Stando all’opinione comune, accade spesso che gli individui di un particolare genere siano considerati più adatti a particolari carriere o aree di studio rispetto a quelli dell'altro sesso. Sebbene le donne che entrano tradizionalmente nelle professioni maschili affrontino stereotipi negativi che suggeriscono che non sono donne "vere", questi stereotipi non sembrano scoraggiare le donne nella stessa misura in cui simili stereotipi possono dissuadere gli uomini dal perseguire professioni non tradizionali.

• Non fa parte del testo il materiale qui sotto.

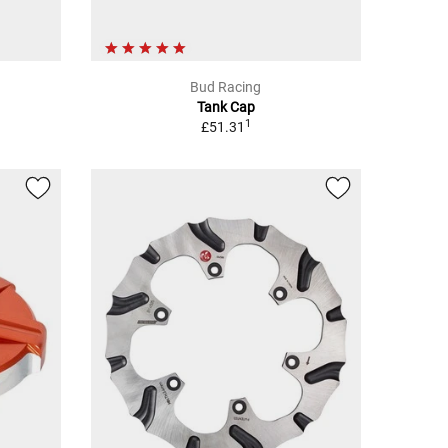
Bud Racing
Tank Cap
1
£51.31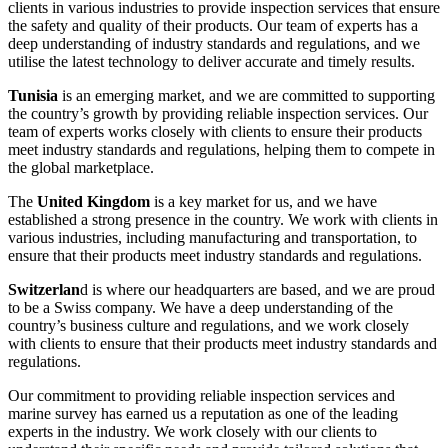
clients in various industries to provide inspection services that ensure
the safety and quality of their products. Our team of experts has a
deep understanding of industry standards and regulations, and we
utilise the latest technology to deliver accurate and timely results.
Tunisia
is an emerging market, and we are committed to supporting
the country’s growth by providing reliable inspection services. Our
team of experts works closely with clients to ensure their products
meet industry standards and regulations, helping them to compete in
the global marketplace.
The
United Kingdom
is a key market for us, and we have
established a strong presence in the country. We work with clients in
various industries, including manufacturing and transportation, to
ensure that their products meet industry standards and regulations.
Switzerlan
d is where our headquarters are based, and we are proud
to be a Swiss company. We have a deep understanding of the
country’s business culture and regulations, and we work closely
with clients to ensure that their products meet industry standards and
regulations.
Our commitment to providing reliable inspection services and
marine survey has earned us a reputation as one of the leading
experts in the industry. We work closely with our clients to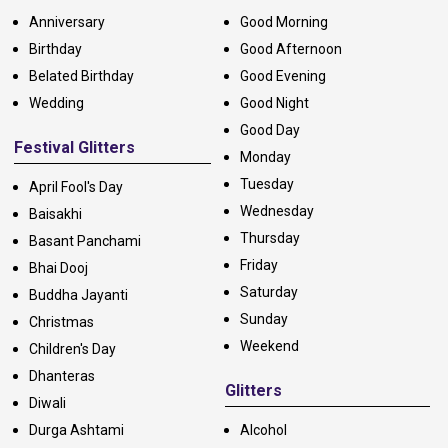
Anniversary
Good Morning
Birthday
Good Afternoon
Belated Birthday
Good Evening
Wedding
Good Night
Good Day
Festival Glitters
Monday
Tuesday
April Fool's Day
Wednesday
Baisakhi
Thursday
Basant Panchami
Friday
Bhai Dooj
Saturday
Buddha Jayanti
Sunday
Christmas
Weekend
Children's Day
Dhanteras
Glitters
Diwali
Durga Ashtami
Alcohol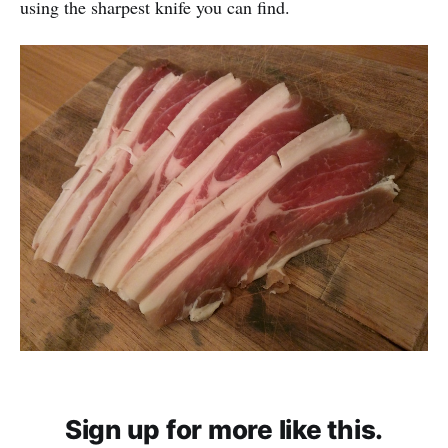
using the sharpest knife you can find.
Sign up for more like this.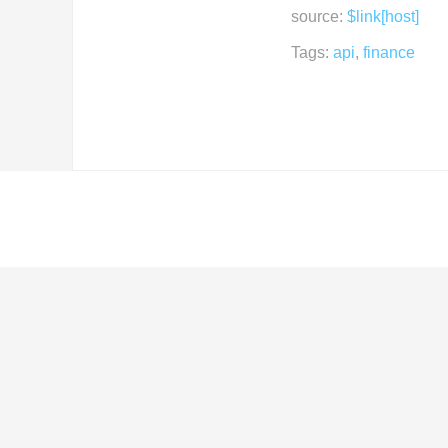
source:
$link[host]
Tags:
api
,
finance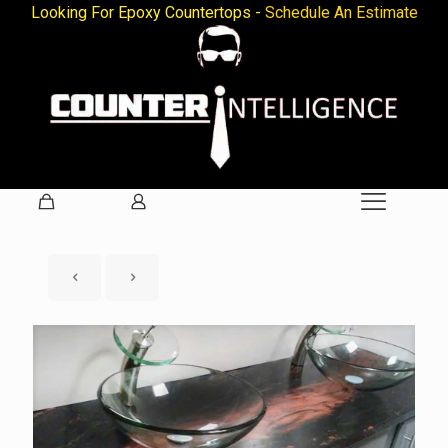
Looking For Epoxy Countertops -
Schedule An Estimate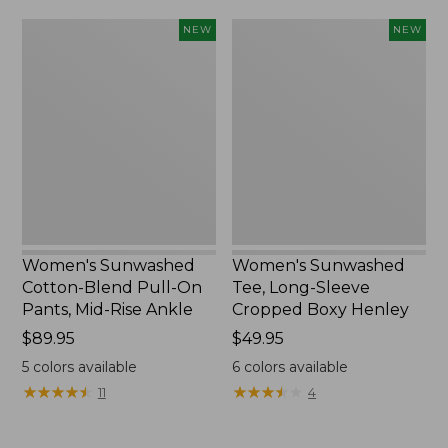
Women's
Women's
NEW
NEW
Sunwashed
Sunwashed
Cotton-
Tee,
Blend
Long-
Pull-
Sleeve
On
Cropped
Pants,
Boxy
Mid-
Henley,
Rise
New
Ankle,
New
Women's Sunwashed
Women's Sunwashed
Cotton-Blend Pull-On
Tee, Long-Sleeve
Pants, Mid-Rise Ankle
Cropped Boxy Henley
Price:
$89.95
Price:
$49.95
$89.95
$49.95
5
colors available
6
colors available
★
★
★
★
★
★
★
★
★
★
★
★
★
★
★
★
★
★
★
★
11
4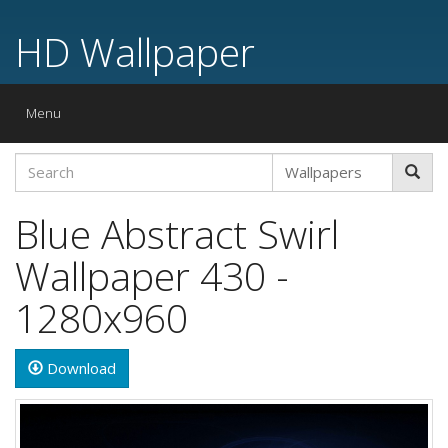
HD Wallpaper
Toggle
Menu
navigation
Blue Abstract Swirl
Wallpaper 430 -
1280x960
Download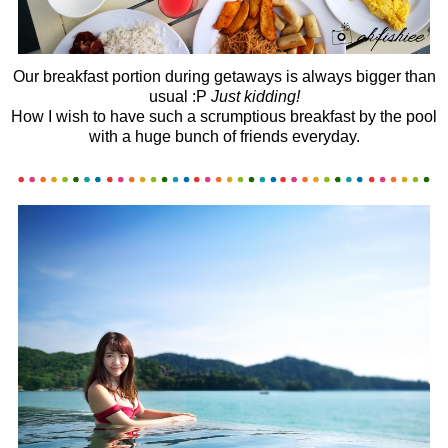
Our breakfast portion during getaways is always bigger than
usual :P
Just kidding!
How I wish to have such a scrumptious breakfast by the pool
with a huge bunch of friends everyday.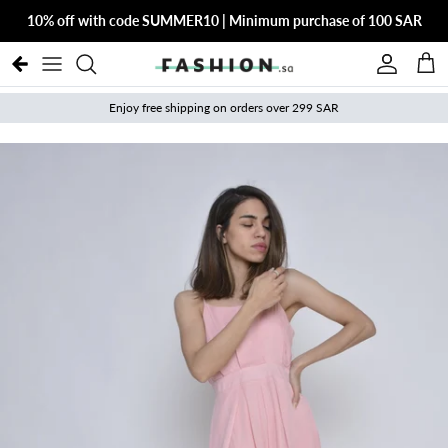
Skip to content
10% off with code SUMMER10 | Minimum purchase of 100 SAR
Account
Cart
Enjoy free shipping on orders over 299 SAR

Anche se gli uomini nelle occupazioni dominate dalle donne possono fare i conti con stereotipi negativi sulla loro virilità, talvolta possono anche trarne certi benefici. Nel 1992 fu suggerito che le donne nelle occupazioni dominate dagli uomini tendevano a colpire un soffitto di cristallo; mentre gli uomini nelle occupazioni dominate dalle donne possono salire su una sorta di "scala mobile di cristallo". Mentre il soffitto di cristallo può rendere difficile per le donne raggiungere l'apice di un'occupazione, la "scala mobile di cristallo" consente agli uomini di eccellere in una professione dominata dalle donne.

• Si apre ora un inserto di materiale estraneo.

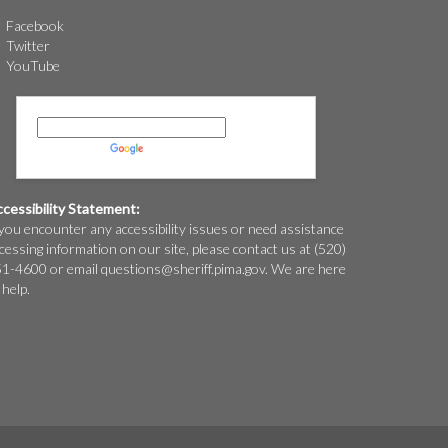
Facebook
Twitter
YouTube
Powered by
Translate
cessibility Statement:
 you encounter any accessibility issues or need assistance
cessing information on our site, please contact us at (520)
1-4600 or email
questions@
sheriff.pima.gov
. We are here
 help.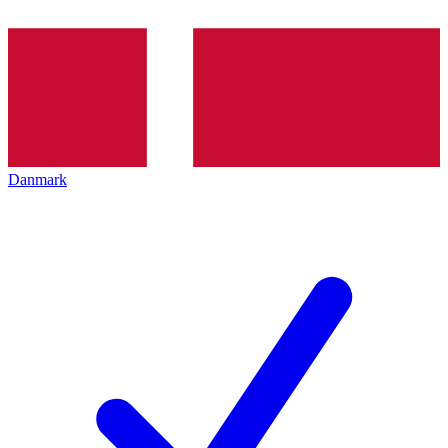
Danmark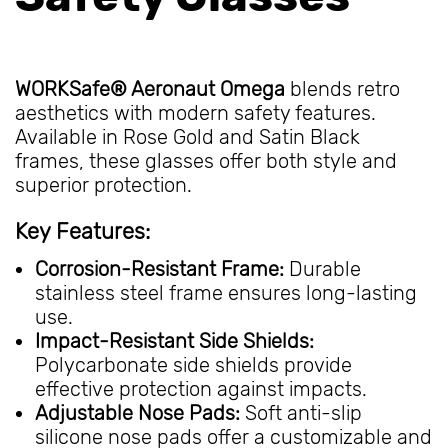
WORKSafe® Aeronaut Omega
blends retro
aesthetics with modern safety features.
Available in Rose Gold and Satin Black
frames, these glasses offer both style and
superior protection.
Key Features:
Corrosion-Resistant Frame:
Durable
stainless steel frame ensures long-lasting
use.
Impact-Resistant Side Shields:
Polycarbonate side shields provide
effective protection against impacts.
Adjustable Nose Pads:
Soft anti-slip
silicone nose pads offer a customizable and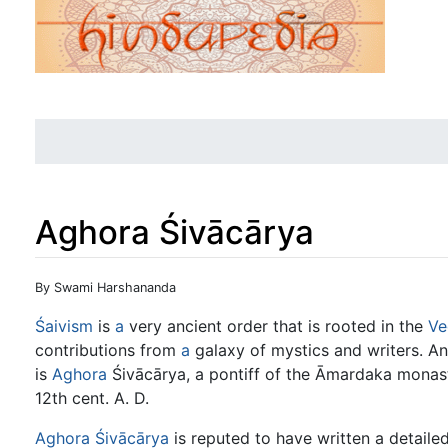
Aghora Śivācārya
Jump to:
navigation
,
search
By Swami Harshananda
Śaivism
is
a
very ancient order that is rooted in the
Ve
contributions from
a
galaxy of mystics and writers. An
is
Aghora
Śivācārya, a pontiff of the Āmardaka monas
12th cent. A. D.
Aghora Śivācārya
is reputed to have written a detai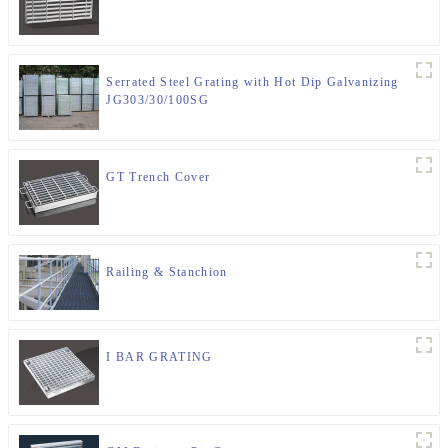
Serrated Steel Grating with Hot Dip Galvanizing
JG303/30/100SG
GT Trench Cover
Railing & Stanchion
I BAR GRATING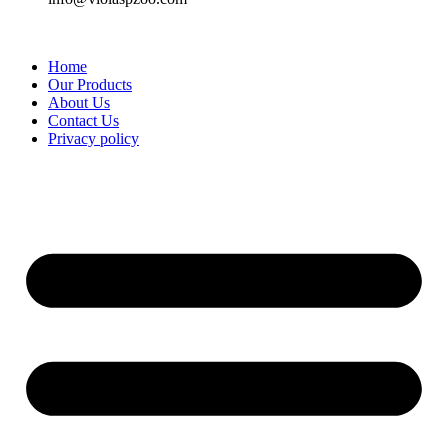
Home
Our Products
About Us
Contact Us
Privacy policy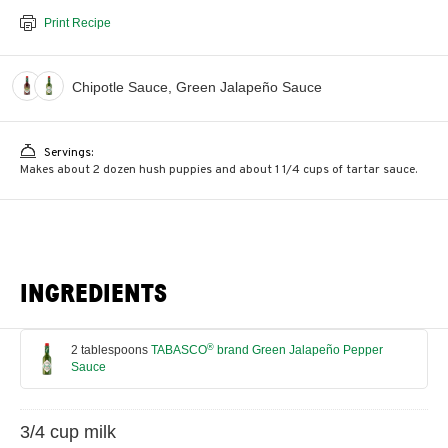
Print Recipe
Chipotle Sauce, Green Jalapeño Sauce
Servings:
Makes about 2 dozen hush puppies and about 1 1/4 cups of tartar sauce.
INGREDIENTS
®
2 tablespoons
TABASCO
brand Green Jalapeño Pepper
Sauce
3/4 cup milk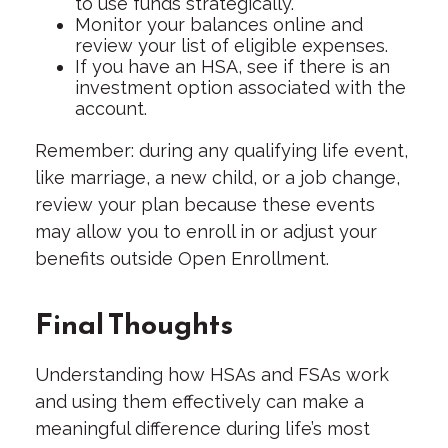
to use funds strategically.
Monitor your balances online and
review your list of eligible expenses.
If you have an HSA, see if there is an
investment option associated with the
account.
Remember: during any qualifying life event,
like marriage, a new child, or a job change,
review your plan because these events
may allow you to enroll in or adjust your
benefits outside Open Enrollment.
Final Thoughts
Understanding how HSAs and FSAs work
and using them effectively can make a
meaningful difference during life’s most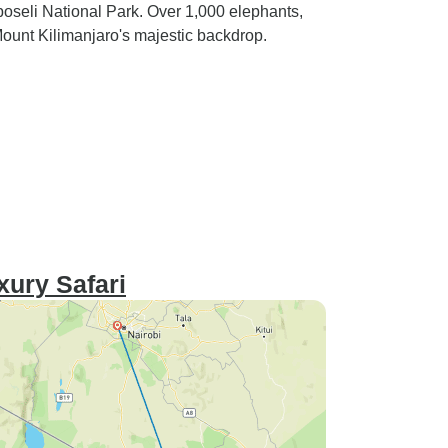
boseli National Park. Over 1,000 elephants,
Mount Kilimanjaro's majestic backdrop.
xury Safari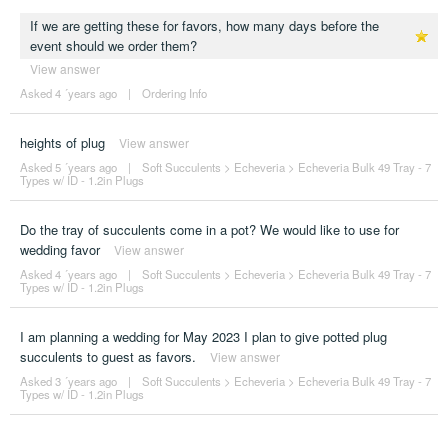
If we are getting these for favors, how many days before the
event should we order them?
View answer
Asked 4 ´years ago
|
Ordering Info
heights of plug
View answer
Asked 5 ´years ago
|
Soft Succulents
>
Echeveria
>
Echeveria Bulk 49 Tray - 7
Types w/ ID - 1.2in Plugs
Do the tray of succulents come in a pot? We would like to use for
wedding favor
View answer
Asked 4 ´years ago
|
Soft Succulents
>
Echeveria
>
Echeveria Bulk 49 Tray - 7
Types w/ ID - 1.2in Plugs
I am planning a wedding for May 2023 I plan to give potted plug
succulents to guest as favors.
View answer
Asked 3 ´years ago
|
Soft Succulents
>
Echeveria
>
Echeveria Bulk 49 Tray - 7
Types w/ ID - 1.2in Plugs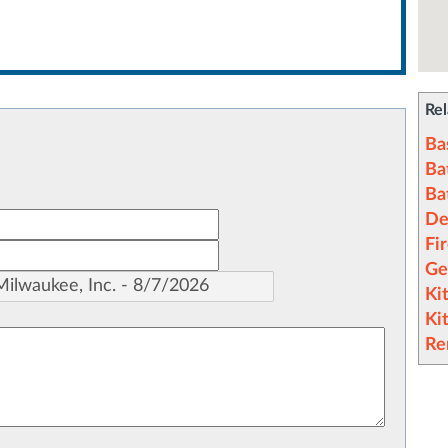
Rel
Ba
Ba
Ba
De
Fi
Ge
Ki
Ki
Re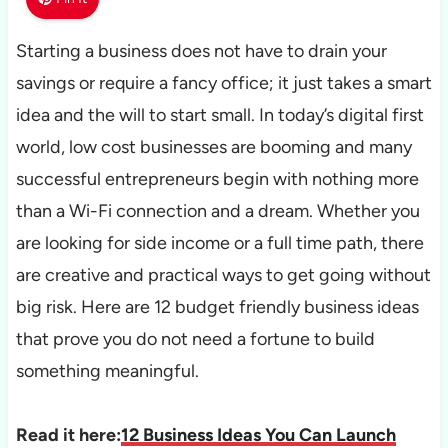
Starting a business does not have to drain your
savings or require a fancy office; it just takes a smart
idea and the will to start small. In today’s digital first
world, low cost businesses are booming and many
successful entrepreneurs begin with nothing more
than a Wi-Fi connection and a dream. Whether you
are looking for side income or a full time path, there
are creative and practical ways to get going without
big risk. Here are 12 budget friendly business ideas
that prove you do not need a fortune to build
something meaningful.
Read it here:
12 Business Ideas You Can Launch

Un’altra possibile motivazione volta a giustificare parzialmente la sottorappresentazione femminile nell’ambito delle STEM è quello che viene comunemente definito l’effetto “Ape regina”, effetto che spiega come le donne di successo nelle carriere tradizionalmente dominate dagli uomini non considerano il loro successo come la prova che gli stereotipi negativi sulle capacità quantitative e analitiche delle donne siano sbagliati, ma piuttosto come prova che loro stesse sono personalmente eccezioni alla regola. Non è pertanto impensabile che tali donne potrebbero effettivamente svolgere un ruolo attivo nel perpetuare, piuttosto che nell’abolire, questi stereotipi negativi. A questo proposito uno studio del 2004 ha rilevato che mentre gli studenti di dottorato in diverse discipline non mostravano differenze di genere nell'impegno lavorativo o nella soddisfazione lavorativa, i docenti della stessa università ritenevano che le studentesse fossero meno impegnate nel lavoro rispetto agli studenti maschi. Ciò che si è rivelato particolarmente sorprendente è che queste opinioni erano fortemente sostenute da membri di facoltà femminili anzichè dai membri di facoltà maschili.

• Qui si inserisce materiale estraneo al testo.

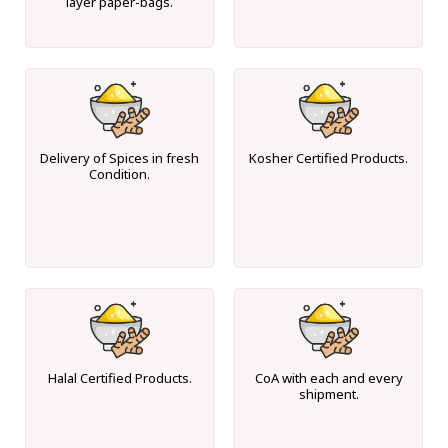
layer paper-bags.
Delivery of Spices in fresh
Kosher Certified Products.
Condition.
Halal Certified Products.
CoA with each and every
shipment.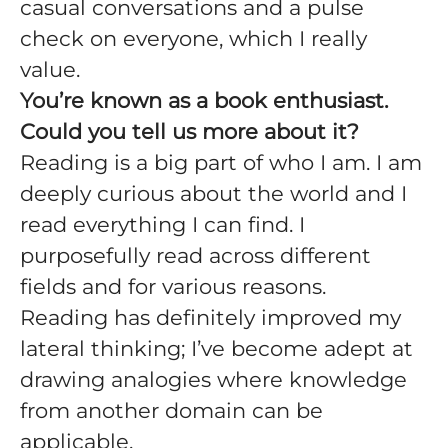
casual conversations and a pulse
check on everyone, which I really
value.
You’re known as a book enthusiast.
Could you tell us more about it?
Reading is a big part of who I am. I am
deeply curious about the world and I
read everything I can find. I
purposefully read across different
fields and for various reasons.
Reading has definitely improved my
lateral thinking; I’ve become adept at
drawing analogies where knowledge
from another domain can be
applicable.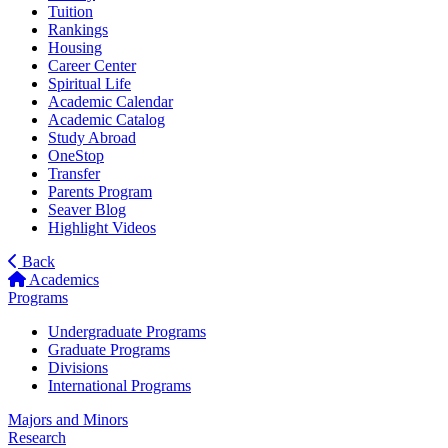
Tuition
Rankings
Housing
Career Center
Spiritual Life
Academic Calendar
Academic Catalog
Study Abroad
OneStop
Transfer
Parents Program
Seaver Blog
Highlight Videos
Back
Academics
Programs
Undergraduate Programs
Graduate Programs
Divisions
International Programs
Majors and Minors
Research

Se da un lato la presenza di donne ai vertici può rappresentare un ostacolo all’ingresso per altre concorrenti dello stesso sesso, dall’altro ha un evidente effetto positivo di tipo motivazionale. In una ricerca Microsoft condotta su 12 paesi europei, tra cui l’Italia, è emerso quanto sia fondamentale per le ragazze prendere delle donne a modello nelle STEM. In presenza di un role model, infatti, le ragazze non solo si interessano maggiormente ai contenuti di queste discipline ma dimostrano anche più passione negli argomenti trattati e determinazione nel cercare di intraprendere una carriera in questi ambiti.
Oltre alla logica dei role model è però importante ricordare che è necessario cambiare mentalità e aprire i propri orizzonti abbandonando i vecchi pregiudizi, al fine di raggiungere l’obiettivo di inclusione e di riduzione del gender gap nel settore delle STEM così come in quello della politica e del business.
Come afferma Anne-Marie Slaughter, avvocatessa e politologa statunitense,“È l'ambiente di lavoro a dover cambiare, non le donne”.